The Islamic State (ISIS), one of the deadliest terrorist groups on the planet, is developing a remote-controlled car bomb that’s capable of fooling infrared detectors, a new report finds.
A video published by British television station Sky News shows members of ISIS’ research and development arm testing a home-brewed, remote-controlled car in a former equestrian center located near the group’s headquarters in Raqqa, Syria. The technology used by the terrorists appears to be relatively simple — it’s nowhere near as advanced as the self-driving cars currently being developed by companies like Google — and the device depicted in the video looks like it’s made using parts that are readily available in a junkyard.
Its central component is a power-window motor with two cables that are connected to the accelerator and to the brake pedal, respectively.

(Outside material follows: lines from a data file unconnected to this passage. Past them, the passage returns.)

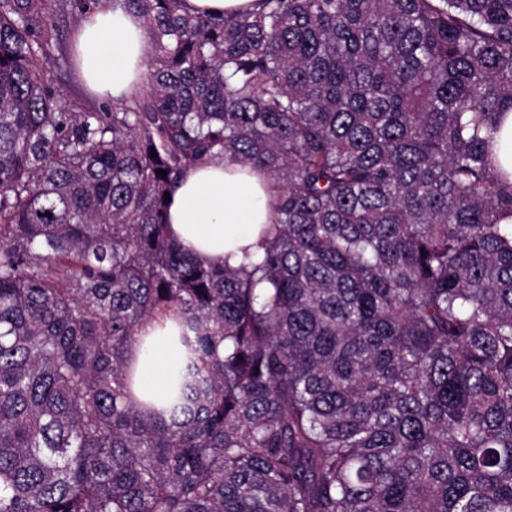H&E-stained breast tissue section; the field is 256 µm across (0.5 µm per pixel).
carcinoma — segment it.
I'll use <instances>...</instances> for the list:
<instances>
[{
	"label": "carcinoma",
	"mask_w": 512,
	"mask_h": 512,
	"mask_svg": "<svg viewBox=\"0 0 512 512\" xmlns=\"http://www.w3.org/2000/svg\"><path fill=\"white\" fill-rule=\"evenodd\" d=\"M118 2L109 104L54 76L100 0H0V512H512V0ZM217 156L275 185L237 267L167 230ZM79 23V25H78ZM79 70L88 87L100 94L120 97L138 87L146 72L149 45L141 18L112 0L80 22L61 17L59 39L71 53L73 33ZM189 10L198 13H228L257 9V0H186ZM178 318L169 314L144 321L138 331L136 346V393L145 400L160 405L165 399L170 378L182 367L183 357L178 336Z\"/></svg>",
	"instance_id": "carcinoma-1"
}]
</instances>
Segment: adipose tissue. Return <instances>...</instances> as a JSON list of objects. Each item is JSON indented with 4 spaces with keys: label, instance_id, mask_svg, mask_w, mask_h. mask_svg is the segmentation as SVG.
Segmentation results:
<instances>
[{
    "label": "adipose tissue",
    "instance_id": "1",
    "mask_svg": "<svg viewBox=\"0 0 512 512\" xmlns=\"http://www.w3.org/2000/svg\"><path fill=\"white\" fill-rule=\"evenodd\" d=\"M149 45L141 18L112 0L78 25L75 52L88 87L118 97L138 87L146 72ZM271 180L249 168L213 159L189 169L171 194V233L199 260L239 265L244 253L260 255L262 226L271 223ZM176 315L144 321L136 346L135 389L162 403L183 357L176 340Z\"/></svg>",
    "mask_w": 512,
    "mask_h": 512
}]
</instances>
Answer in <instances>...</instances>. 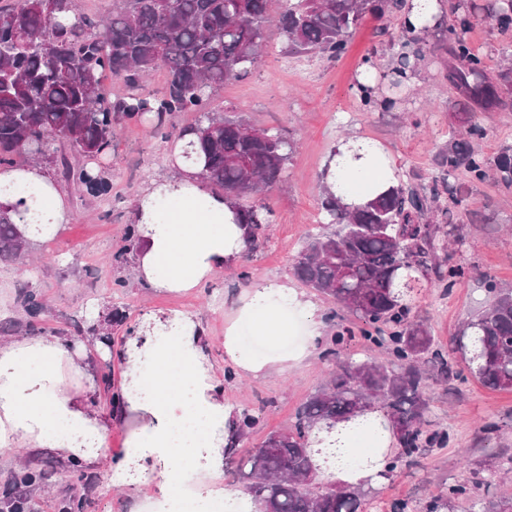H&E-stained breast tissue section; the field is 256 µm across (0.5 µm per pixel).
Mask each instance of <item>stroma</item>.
Segmentation results:
<instances>
[{"mask_svg":"<svg viewBox=\"0 0 512 512\" xmlns=\"http://www.w3.org/2000/svg\"><path fill=\"white\" fill-rule=\"evenodd\" d=\"M402 12L383 19L365 18L349 39L347 52L335 60L320 55L291 58L283 53L284 39L277 29L266 34L262 65L245 78L226 82L208 104L209 110L240 117L264 128H278L294 143L280 182L255 197V206H269L268 232L255 249L186 294L147 288L135 277L134 255L128 250L131 212L150 182L168 171L167 155L181 128L194 124L196 115L183 112L168 118L163 129L149 121H129L116 128L111 152L87 161L107 184L100 195H90L69 181L60 186L71 212L54 237L33 241L20 257L0 261V329L17 328L19 335L87 341V329L98 326L112 333V345L94 350L96 378L111 375L120 382L117 354L141 325L146 314L181 310L193 314L206 330L207 350L217 373L226 377L224 320L249 290L273 282L296 283L294 264L307 235L318 232L315 223L321 203V173L337 146L351 139L377 142L389 155L403 180L421 190L430 189L438 173L437 159L458 132L457 116L464 99L448 80L449 14L422 41L423 58L414 79L395 83L389 44L403 40ZM489 71H498L503 53H512V32H500L483 15H476L465 33ZM376 63L377 97L394 98L392 110L367 108L354 92L365 58ZM485 129L475 148L495 158L512 146V112H485ZM451 220L467 240L458 258L470 269L468 277L450 294L439 288L421 289L415 313L426 320L435 343L450 350V339L462 321L476 316L488 304L487 278L512 286V186L490 179L475 182L460 203L449 204ZM41 293L44 311L36 330H29L21 301L27 290ZM314 306L321 335L312 356L299 366L266 377H241L224 382V400L234 413L262 408L260 424L237 448L244 457L261 446L266 435L291 427L297 408L314 393L330 365L323 353L336 323L355 327L353 317L335 310L333 302L304 290ZM121 326H113L114 313ZM434 399L429 416L432 429L448 430L453 441L430 448L399 477L379 484L377 512H390L398 499L427 500L448 484L472 478L475 464L490 455H512V392L483 386L474 377L430 385ZM94 410L112 418L106 467L89 470L58 460L46 450L38 454L17 451L0 455V494L13 470L21 464L40 467L51 461L56 472L49 487L33 496L35 512H61L64 504H80V512H144L152 503L154 486L111 487L109 467L125 455L127 430L115 420L105 393H98ZM499 422L501 430L485 437L481 425Z\"/></svg>","mask_w":512,"mask_h":512,"instance_id":"obj_1","label":"stroma"}]
</instances>
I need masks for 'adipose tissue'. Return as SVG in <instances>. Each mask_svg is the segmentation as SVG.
Instances as JSON below:
<instances>
[{
	"instance_id": "obj_1",
	"label": "adipose tissue",
	"mask_w": 512,
	"mask_h": 512,
	"mask_svg": "<svg viewBox=\"0 0 512 512\" xmlns=\"http://www.w3.org/2000/svg\"><path fill=\"white\" fill-rule=\"evenodd\" d=\"M195 138L188 132L172 146L173 175L154 180L134 211L139 251L138 279L159 291L183 294L198 287L245 247V227L221 194L207 189L202 164L184 155ZM360 150L365 180L350 186L349 203L384 192L394 182L385 155H373L368 140L349 142ZM26 184L38 199L17 194ZM0 209L24 239L52 238L68 219L55 181L37 167L0 169ZM312 306L288 283L246 293L224 327V356L244 374L287 369L313 353V343L288 350L295 316ZM205 329L192 315L172 311L147 316L118 359L122 367L121 417L127 427L128 457L142 480L152 482L159 508L181 501L223 500L225 512H258L244 490H227L224 444L233 409L210 362ZM96 391L85 346L58 339L22 338L0 343V453L24 446L49 449L62 459L95 468L104 456L112 427L89 408ZM321 447L334 452L325 478L349 484L379 482L383 459L394 438L379 416L319 432Z\"/></svg>"
}]
</instances>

The winding mechanism that usually opens or closes the window has been rigged to operate the pedals, while a separate motor turns the steering wheel via a series of plastic gears mounted near the top of the steering column.
A moving car without a driver in it would be considered an immediate threat by soldiers scanning it with an infrared sensor. To get around that, ISIS has taken a generic mannequin, coated it with heat-generating wires, and wrapped it in foil. The wires are connected to a self-adjusting thermostat that brings the mannequin up to the same temperature as the human body. In other words, the remote-controlled car bomb can theoretically fool an infrared detector.
Sky News reports the video was shot by ISIS to teach overseas terrorists precisely how to build a remote-controlled car bomb from start to finish. It explains that the technology can be put to use in countries where ISIS is having a difficult time recruiting suicide bombers, though it hasn’t specified which nations are being targeted.